Light detection and ranging (LiDAR) provides a 3-D understanding of environment and plays an important role in autonomous driving. To study the influence of 3-D data quality on the environment perception and provide a theoretical basis for optimizing system design, a multi-beam LiDAR perception assessment model has been established to reveal the relationship between data quality and multi-parameters, including system and motion parameters. A novel ground segmentation algorithm was proposed with a combination of the grid elevation and the neighbor relationship, which was used to validate how the data quality influences the results of environment perception. By the way of down-sampling based on the Karlsruhe Institute of Technology and Toyota Technological Institute (KITTI) dataset, the experimental results showed that the proposed ground segmentation with combination of grid-elevation and neighbor-relationship (GSCGN) method was superior than other general ground segmentation methods in terms of accuracy and efficiency.

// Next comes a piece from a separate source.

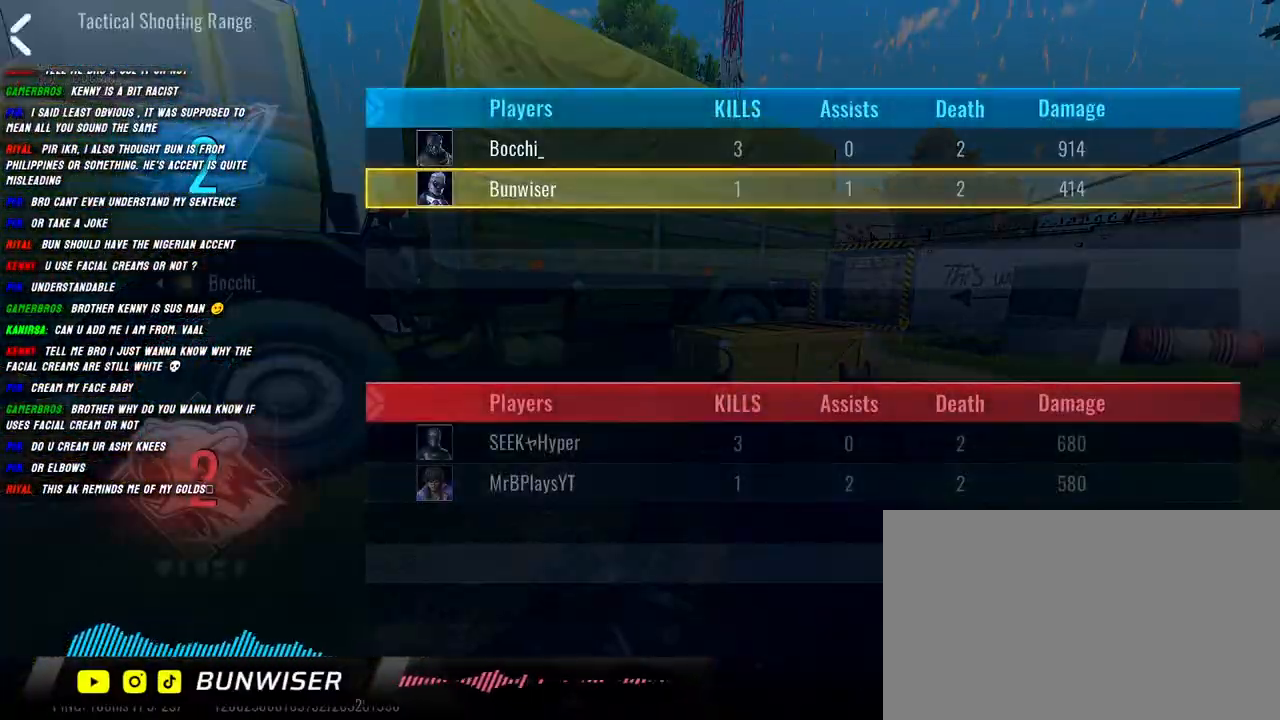
{"keys": [], "mouse": [], "events": []}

It should be noted that the mean vertical angular resolution (MVAR), laser repetition frequency, and beam numbers were the dominant influencing parameters on the point density and the accuracy of ground segmentation. Based on the experimental results, the lower limits of system parameters were determined as 16-beam and 4-kHz repetition frequency, with the acceptable recall of 92.2% for ground and 93.5% for object, the accuracy of 92.9% and the runtime of 0.036 s, which can not only provide a reliable environment perception effect, but also reducing the computational burden to satisfy the real-time autonomous driving. This study offers a meaningful investigation to guide LiDAR system design with balancing the contradiction between the optimized system design and the high-degree environment perception.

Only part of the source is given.